Was nun in der einigermaßen paradoxen Situation mündet, dass die beiden Naturliebhaber im vergangenen September in London, bei den so genannten Charity Erotic Awards, eine Trophäe für die „Website des Jahres“ überreicht bekamen, ohne bislang ein einziges Mal wohltätig geworden zu sein – außer an sich selbst. Ihre gesammelten Spenden langweilen sich noch immer auf einem Konto.

15 Euro kostet eine vierwöchige Mitgliedschaft bei fuckforforest.com, höchstens 3 Euro davon sollen für Verwaltungskosten draufgehen. Der Rest ist für den Regenwald bestimmt. Insgesamt hätten sie derzeit um die tausend Abonnenten, sagt Tommy. Dabei könnten sie unterscheiden zwischen denjenigen, die das Projekt längerfristig unterstützen, ohne dabei jedes Video anzuklicken, und den anderen, die sich kurzfristig an der hippiesken Wald-und-Wiesen-Ästhetik der Videoclips aufgeilen.

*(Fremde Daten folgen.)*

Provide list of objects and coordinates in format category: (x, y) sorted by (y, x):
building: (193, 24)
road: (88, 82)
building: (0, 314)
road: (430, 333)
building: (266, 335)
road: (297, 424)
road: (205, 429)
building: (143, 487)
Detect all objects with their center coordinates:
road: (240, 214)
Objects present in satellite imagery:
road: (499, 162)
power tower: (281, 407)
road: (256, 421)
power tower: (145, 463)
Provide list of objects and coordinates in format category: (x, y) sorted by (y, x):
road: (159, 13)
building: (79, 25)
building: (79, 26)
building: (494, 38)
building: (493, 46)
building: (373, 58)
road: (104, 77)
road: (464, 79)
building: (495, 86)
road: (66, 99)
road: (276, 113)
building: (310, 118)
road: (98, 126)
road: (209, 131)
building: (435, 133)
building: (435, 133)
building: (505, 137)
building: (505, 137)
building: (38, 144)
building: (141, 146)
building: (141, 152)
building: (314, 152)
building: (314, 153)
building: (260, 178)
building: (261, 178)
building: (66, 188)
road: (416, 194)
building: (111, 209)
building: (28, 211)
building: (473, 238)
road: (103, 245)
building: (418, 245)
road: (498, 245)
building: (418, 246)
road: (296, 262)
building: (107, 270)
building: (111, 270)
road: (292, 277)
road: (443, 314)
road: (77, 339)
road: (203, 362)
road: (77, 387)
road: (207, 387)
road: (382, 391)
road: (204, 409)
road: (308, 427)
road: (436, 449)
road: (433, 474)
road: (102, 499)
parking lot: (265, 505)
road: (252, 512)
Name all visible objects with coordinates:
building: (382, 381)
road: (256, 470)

Dass es den Abonnenten irgendwann zu langweilig werden könnte, immer nur Tommy und Leona zuzuschauen, dessen ist sich das zeigefreudige Pärchen durchaus bewusst. Aber von dem Plan, Pornoproduktionsfirmen nach überschüssigem Material zu fragen, seien sie mittlerweile abgekommen, erzählt Leona. Das Pornogeschäft erscheine ihnen doch etwas zu dubios und kommerziell. Und Leute dafür bezahlen, für sie aktiv zu werden, wollen sie nicht. Zwar würde es in Berlin natürlich genug Arbeitslose geben, die sich gerne ein paar Euros dazuverdienen würden, aber bei Fuck For Forest gehe es ihnen eben darum, eine wirklich neue – Tommy nennt sie tatsächlich „anarchistische“ – Form des Zusammenlebens zu proben. Deswegen würden sie lieber nach Menschen suchen, die – anstatt Geld verdienen zu wollen – ihren Idealismus teilen. Eigentlich sollte Fuck For Forest längst ein Kollektiv sein.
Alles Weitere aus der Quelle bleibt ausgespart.